仏師
住んでいる地域の雰囲気を「地域柄」と言う。
私がかつて住んでいた地域はどんよりして、いつも曇り空のような雰囲気があった。空は快晴なのに、黒い雨水が垂れた壁が街の湿度を空へと逃さない。
片足のゴールデンレトリバーに、墓に居座るシュナウザー。親が自殺してイジメを受ける同級生に、不良に「イジメないで」と手紙を書いた知的障害者。こちらを覗く大きなヒキガエルに、爆発したナメクジ。
団地の1室には黒蠅の群。
藪からはヘビと変質者。
ため池では毎夜、異音が。
私が住んでいた地域では、こんな事がよくあった。違う地域に引っ越してから、それが普通ではないと知った。
今回は、そんな街に住んでいる私の叔父についての話だ。
親戚に、木彫りの仏像を彫り続けている叔父がいる。
仕事として彫っているわけではない。正月のような明るい日でも、薄暗い部屋に籠もって、ずっと仏像を彫り続けている。
まったく喋らず、笑わない。
とても不思議な叔父だ。
◇
初めて叔父を見たのは、幼少期のお正月だった。
車に揺られて着いた場所は、静寂と陰湿な空気が漂う異様な家だった。敷地から伸び出ている枝は小刻みに揺れ、何かに枝を伸ばそうと足掻いているように見えた。
大きな門をくぐると池が見えた。池を跨ぐように掛けられた石橋の下では、無数の鯉が泳いでいる。道路にはみ出していたあの枝は、庭の隅に植えられた、柳のように枝を垂らした大きな木のものだった。
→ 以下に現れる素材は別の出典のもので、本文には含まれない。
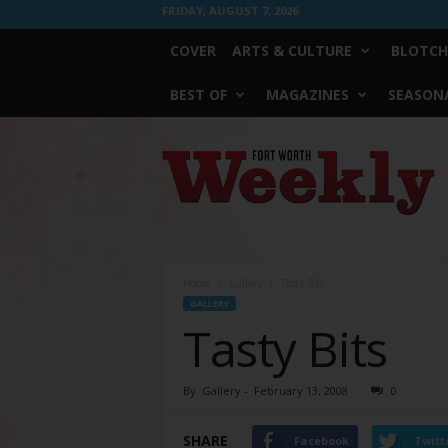
FRIDAY, AUGUST 7, 2026
COVER
ARTS & CULTURE
BLOTCH
BEST OF
MAGAZINES
SEASONA
Fort
Worth
Weekly
Home
Gallery
Tasty Bits
GALLERY
Tasty Bits
By
Gallery
-
February 13, 2008
0
SHARE
Facebook
Twitt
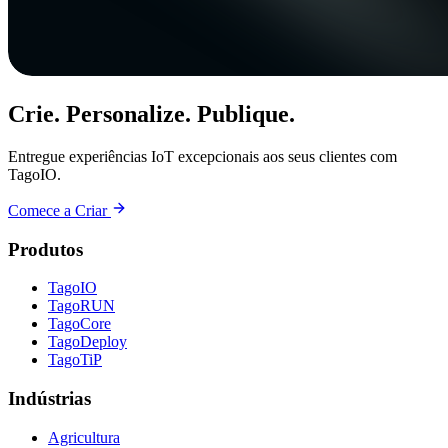
Crie. Personalize. Publique.
Entregue experiências IoT excepcionais aos seus clientes com
TagoIO.
Comece a Criar
Produtos
TagoIO
TagoRUN
TagoCore
TagoDeploy
TagoTiP
Indústrias
Agricultura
玄関の戸を開けると、廊下の先から明るい声が聞こえた。「明けましておめでとう!」と、廊下の突き当たりから、叔母が顔を出した。
叔母はそのまま私に顔を向け、「叔父が二階にいるから、お年玉をもらってきなさい」と言った。
それを聞いた両親は、「もらってきなさい」と私に言うと、靴を脱ぎ捨てて叔母のいる部屋へ向かっていった。
玄関にぽつんと残された私は、見知らぬ叔父に1人で会いに行くことになった。
2階に上がる階段を見上げると、そこは明かりがついておらず、ひどく暗かった。
辺りを見回してスイッチを見つけたが、子供の私には手が届かなかった。諦めて、階段の1段目に足をかけると、とても冷たかった。暖かい灯りに包まれた玄関とは異なる世界のような、一種の拒絶を感じる冷たさだった。
私は手すりにしがみついて、1段ずつ、2階へと向かっていった。
2階の廊下も真っ暗だった。階段の上の格子窓から差し込む光が、ぼんやりと廊下を浮き上がらせている。
「(暗くて嫌だな……)」
そんなことを思っていると、ふいに「コトッ……シャリシャリ」という音が聞こえた。一番奥の部屋からだ。
私は薄暗さに怯えながら、その部屋へと向かった。
引き戸を開けると、部屋の中央に青い背中があった。
叔父だ。
「明けましておめでとうございます」と言うと、叔父は顔を少し動かし、こちらを確認するかのように見たあと、何かを指さした。
指さされた方向には、荒々しく作られた、ささくれだらけの机があり、お年玉袋が並べられていた。
私は自分の名前が書いてある袋を取ると、
お礼を言うために叔父の背中と向き合った。
丸まった青い背中。
叔父は私の方をまったく見ない。
部屋を見回すと、木彫りの仏像が叔父を取り囲むように、たくさん並んでいた。
大きな仏像に、小さな仏像。
どの仏像も、叔父をじっと見つめていて、まるで『桃太郎』に出てくる、亀を取り囲んでいじめている悪い人たちのように見えた。
叔父は青い背中で色褪せた緑の畳に座り、茶色い仏像たちが叔父を見つめている。
そして、それを見ている私。
みんな、同じ部屋にいるのに、
違う世界にいるみたいだった。
私は叔父の背中に「お年玉ありがとうございました」と伝えた。叔父は何も言わず、手元の木を紙のような物で擦り続けていた。
私は部屋を出た。
なんとなく、もう二度と会わない気がした。
◇
この叔父は祖父の兄にあたるのだが、祖母からは「気味が悪い」と言われている。いわゆる「視える人」でもある祖母は、叔父の纏っている雰囲気を不吉と感じているらしい。
こうして思い返してみると、あの部屋には80体以上の仏像があった。部屋の隅から壁に沿って、何重にも叔父を取り囲んでいた。
叔父は何をしようとしていたのだろう。趣味にしては、取り憑かれているように見える。
あの日以来、叔父には一度も会っていない。
亡くなったという話は聞かないから、今もあの部屋で、仏像を彫り続けているのだろう。
何のためなのかは、分からない。